Thermoeconomic analysis on a cascade energy utilization system for compression heat in air separation units

Abstract The performance of air compression is crucial to the overall efficiency of cryogenic air separation units. A cascade utilization system of compression heat (CUSCH) is proposed for air separation units, in which the compression heat is used in situ to improve the operating condition of the compressor through inlet air cooling and dehumidification. The compression heat of relatively higher-grade (>75 ℃) is used to drive an organic Rankine vapor compression (ORVC) refrigeration cycle for air cooling, while the remaining lower-grade heat (40–75 ℃) is used to regenerate the desiccant solution for the dehumidification system. A thermodynamic model is built for the CUSCH and a case study is conducted based on a practical compression process for a 60,000-Nm3/h scale air separation unit. The influences of air dehumidification and cooling on the compression performance are analyzed. The results indicate that the CUSCH not only reduces the compression power but also prevents water condensation in the compressors and heat exchangers, which is beneficial for operational safety.

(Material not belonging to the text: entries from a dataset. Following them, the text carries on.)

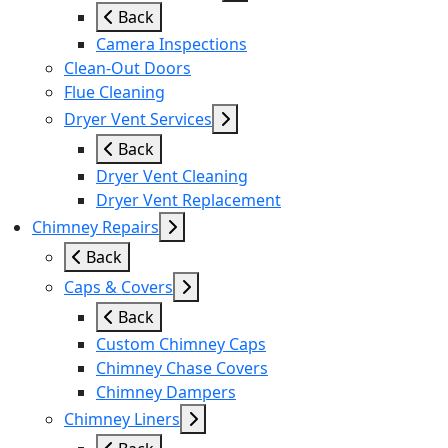
Back
Camera Inspections
Clean-Out Doors
Flue Cleaning
Dryer Vent Services
Back
Dryer Vent Cleaning
Dryer Vent Replacement
Chimney Repairs
Back
Caps & Covers
Back
Custom Chimney Caps
Chimney Chase Covers
Chimney Dampers
Chimney Liners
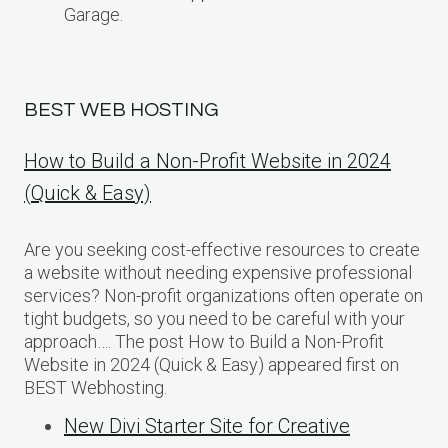
Garage.
BEST WEB HOSTING
How to Build a Non-Profit Website in 2024
(Quick & Easy)
Are you seeking cost-effective resources to create
a website without needing expensive professional
services? Non-profit organizations often operate on
tight budgets, so you need to be careful with your
approach…. The post How to Build a Non-Profit
Website in 2024 (Quick & Easy) appeared first on
BEST Webhosting.
New Divi Starter Site for Creative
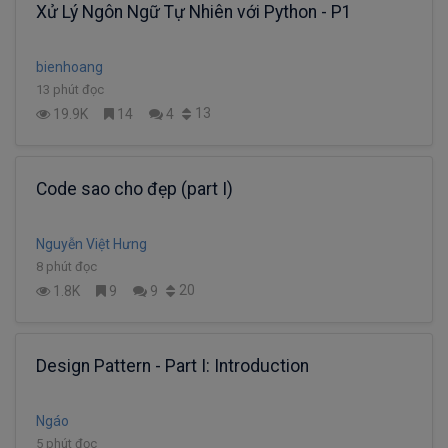
Xử Lý Ngôn Ngữ Tự Nhiên với Python - P1
bienhoang
13 phút đọc
13
19.9K
14
4
Code sao cho đẹp (part I)
Nguyễn Việt Hưng
8 phút đọc
20
1.8K
9
9
Design Pattern - Part I: Introduction
Ngáo
5 phút đọc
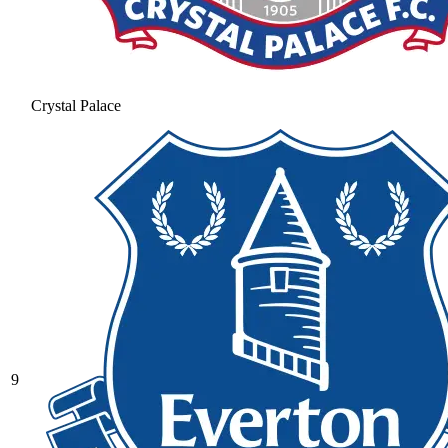
Crystal Palace
9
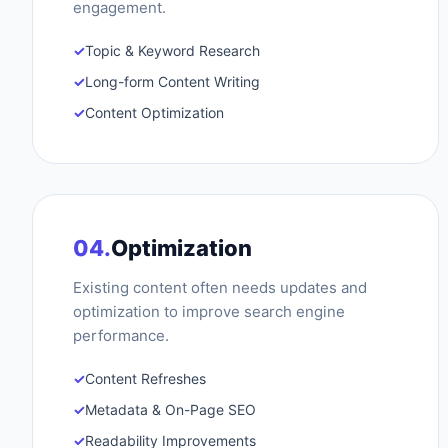
engagement.
✓
Topic & Keyword Research
✓
Long-form Content Writing
✓
Content Optimization
04.
Optimization
Existing content often needs updates and
optimization to improve search engine
performance.
✓
Content Refreshes
✓
Metadata & On-Page SEO
✓
Readability Improvements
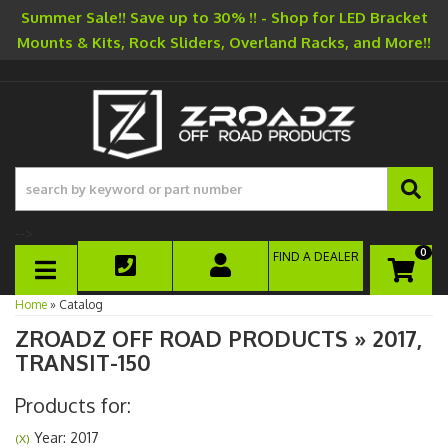
Summer Sale!! Save up to 30% !! - Shop for LED Bracket
Mounts & Kits, Rock Sliders, Overland Racks, and More!!
-->
0
FIND A DEALER
TOGGLE NAVIGATION
Home
»
Catalog
ZROADZ OFF ROAD PRODUCTS
»
2017,
TRANSIT-150
Products for:
Year: 2017
(X)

It is estimated that the proposed CUSCH can reduce about 4.9% of the total compression power, and the isothermal efficiency of air compressor is increased by about 5.0%. In addition, the CUSCH is economically viable and environmentally friendly compared with traditional compression systems, with a payback time of 5.0 years, a levelized cost of energy of 0.0339 $/kWh, and a CO2 emission reduction potential of 6340 tCO2/year, which shows its prospects for practical applications in particular for large scale air separation units.